### TEXT PASSAGE:
[Start of section]
Our study has a number of limitations. First, while the PEMAT-P scoring system has undergone extensive testing and is validated, it cannot ensure that a material that scores highly would be effective with a given patient population, as the PEMAT-P contents might not fully reflect patients’ perspectives. In our study, the patient education material was graded by ophthalmologists with good knowledge and understanding of cataract surgery. It is possible that the way the patient education material is graded would be different to how patients would grade it. Furthermore, since ‘prompt engineering’ for patient education material to be at a fifth-grade reading level was used in this study, the results might differ from patient search results on LLM chatbots in the real world. The next step would ideally be to do a follow-up study and test AI-generated patient education material on cataract surgery in the real world, with patient participation. Another limitation is that the PEMAT-P scoring can vary depending on the reviewer’s interpretation. We attempted to eliminate this subjectivity in our study through the use of four independent reviewers, with results showing statistically significant fair to excellent inter-rater reliability scores. As mentioned previously, blinding was not feasible in this study, as the PEMAT-P assesses the visual layout as part of its scoring system. Considering these limitations, we believe that this methodology is ideal for its intended purpose. Finally, the understandability and actionability of the educational materials were measured at one distinct time point. Therefore, longitudinal comparative studies should be conducted to determine improvements, especially since LLM technology is constantly evolving, as evidenced by the imminent arrival of ChatGPT-5.31
This study provides a strong proof of concept for future deployment of AI in ophthalmology and offers valuable guidance to both patients and healthcare providers in selecting between the two main AI chatbots as sources of educational content on cataract surgery. ChatGPT-4 outperformed Google Bard in terms of overall PEMAT-P understandability ratings and adherence to the prompt engineering instruction. No statistically significant difference was found in the PEMAT-P accountability scores, and dangerous information was identified for either LLM chatbots. As mentioned above, the next step would ideally be to do a follow-up study to test AI-generated patient education material on cataract surgery in the real world, with patient participation, alongside longitudinal comparative studies. In particular, it will be important to measure the impact of LLMs on patient education initiatives and understand the impact on the clinical pathway even before medical consultation. For example, future work should assess whether LLMs improve patient satisfaction or rather cause more preoperative anxiety and whether they reduce patient visits or consultation time. Studies assessing the accuracy and consistency, along with the hallucination generation rate, in AI-generated patient education material should also be conducted. Furthermore, it is crucial to assess the cataract surgery patient education material produced in different languages in order to measure the worldwide impact of this LLM technology.
[End of section]
### EXTRACTED MATERIAL:
[Start of section]
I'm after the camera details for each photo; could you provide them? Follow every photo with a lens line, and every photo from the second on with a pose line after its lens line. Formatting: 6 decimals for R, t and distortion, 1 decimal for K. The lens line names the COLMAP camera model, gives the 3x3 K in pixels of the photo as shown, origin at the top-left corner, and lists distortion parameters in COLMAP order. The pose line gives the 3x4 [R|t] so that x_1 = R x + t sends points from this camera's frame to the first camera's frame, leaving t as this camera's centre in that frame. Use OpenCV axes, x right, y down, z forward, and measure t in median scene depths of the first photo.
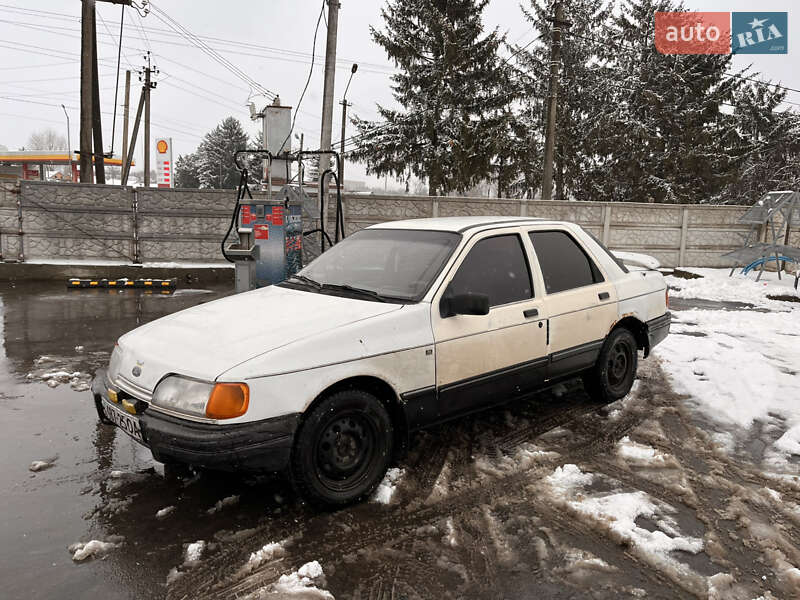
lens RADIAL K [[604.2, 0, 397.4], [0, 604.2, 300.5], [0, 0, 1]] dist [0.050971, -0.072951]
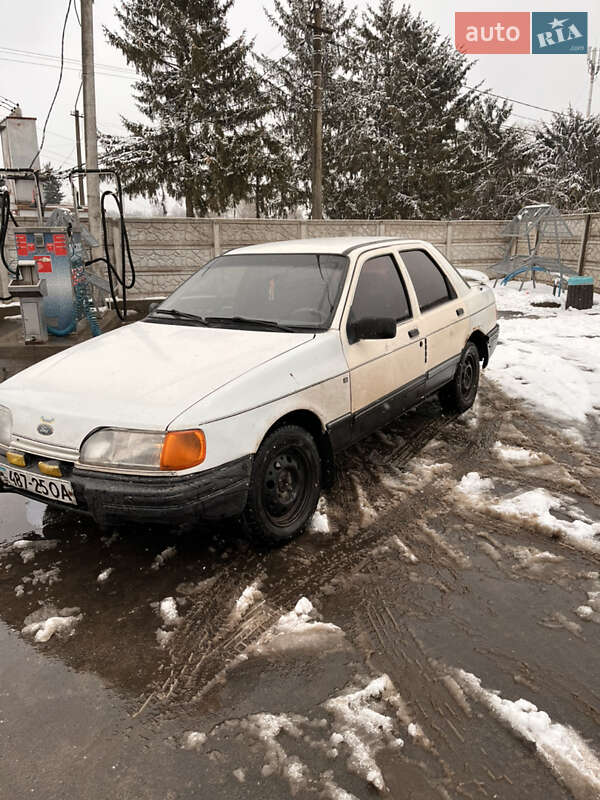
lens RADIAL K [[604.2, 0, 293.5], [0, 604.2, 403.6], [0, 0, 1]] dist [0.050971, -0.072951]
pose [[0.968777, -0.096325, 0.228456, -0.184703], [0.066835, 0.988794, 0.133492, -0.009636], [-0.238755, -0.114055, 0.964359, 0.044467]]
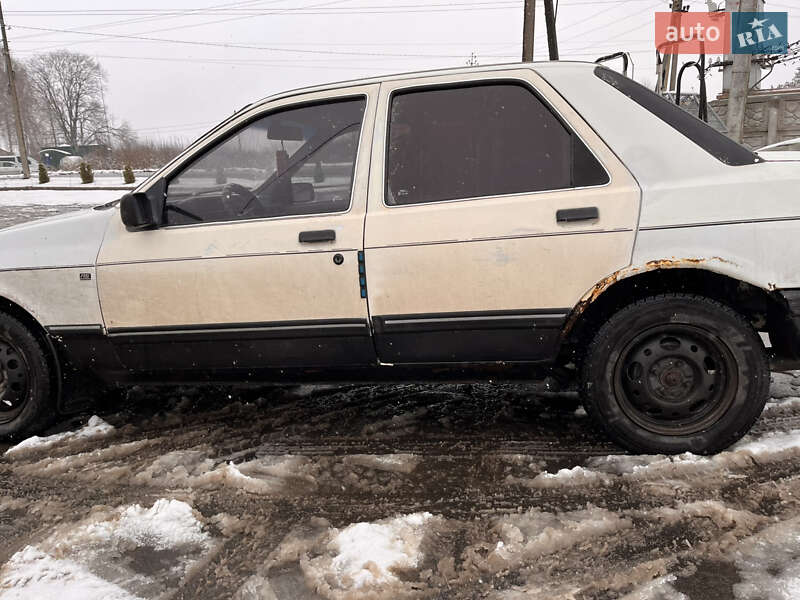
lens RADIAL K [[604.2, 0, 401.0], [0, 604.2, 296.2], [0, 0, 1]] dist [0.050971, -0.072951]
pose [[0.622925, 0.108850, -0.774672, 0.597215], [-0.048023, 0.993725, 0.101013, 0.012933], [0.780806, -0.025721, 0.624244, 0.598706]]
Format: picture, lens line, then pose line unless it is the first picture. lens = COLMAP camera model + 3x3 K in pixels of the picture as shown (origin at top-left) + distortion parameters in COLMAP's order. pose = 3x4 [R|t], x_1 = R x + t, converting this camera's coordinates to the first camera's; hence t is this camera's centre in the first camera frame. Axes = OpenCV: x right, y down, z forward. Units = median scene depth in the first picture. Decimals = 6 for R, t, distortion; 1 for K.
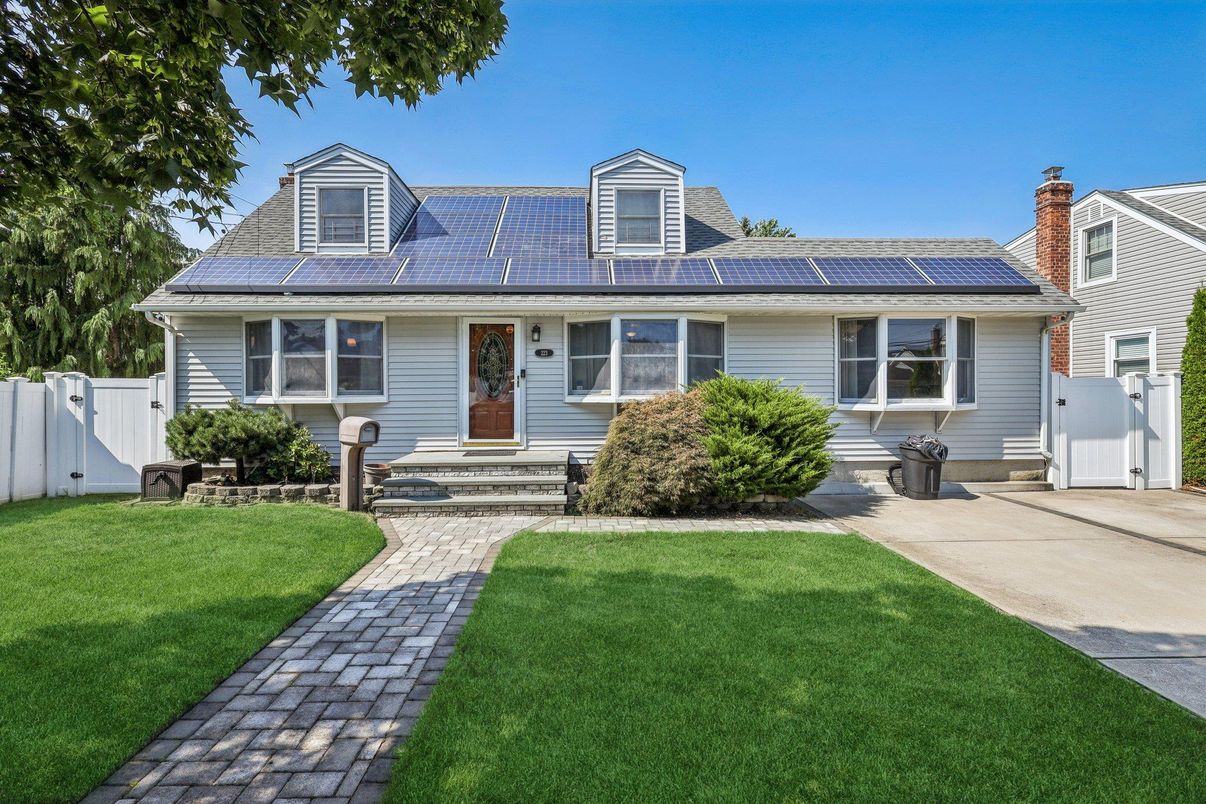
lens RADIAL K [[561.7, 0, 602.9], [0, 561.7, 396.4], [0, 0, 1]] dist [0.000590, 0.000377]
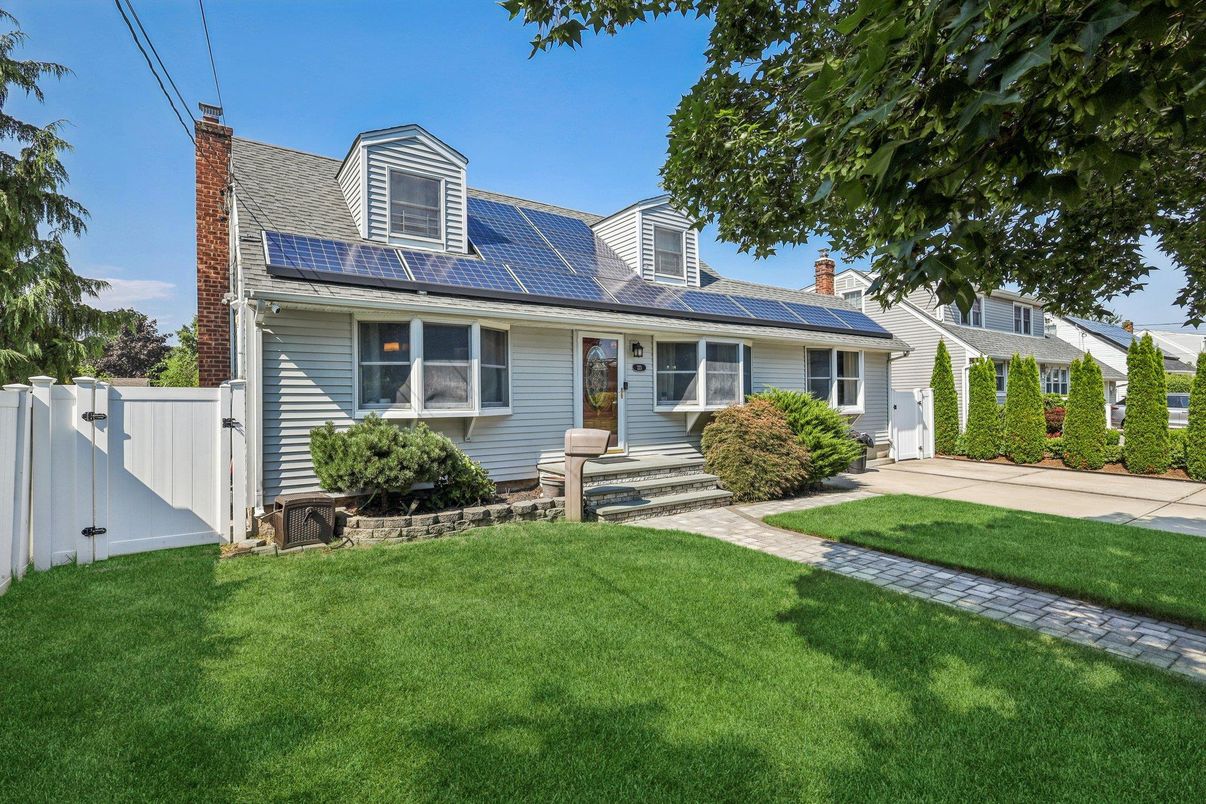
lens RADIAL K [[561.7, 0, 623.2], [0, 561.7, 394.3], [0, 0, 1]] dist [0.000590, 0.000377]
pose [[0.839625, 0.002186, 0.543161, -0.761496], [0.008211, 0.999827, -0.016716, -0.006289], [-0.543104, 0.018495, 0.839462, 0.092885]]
[End of section]
### WHAT YOU NEED TO DO:
1. Based on the text about chatbot-generated material on cataract surgery, decide whether each statement agrees with it. For each, answer yes or no and quote the deciding words.
(a) Ophthalmologists graded the patient education material.
(b) The reviewers were blinded during scoring.
(c) Three independent reviewers did the scoring.
2. In the text about chatbot-generated material on cataract surgery, what reading level was the prompt engineering meant to reach?
The material has no connection to the text.

### OUTPUTS IN ORDER:
1.
(a) Yes: "the patient education material was graded by ophthalmologists with good knowledge and understanding of cataract surgery"
(b) No: "blinding was not feasible in this study"
(c) No: "through the use of four independent reviewers"

2. A fifth-grade reading level.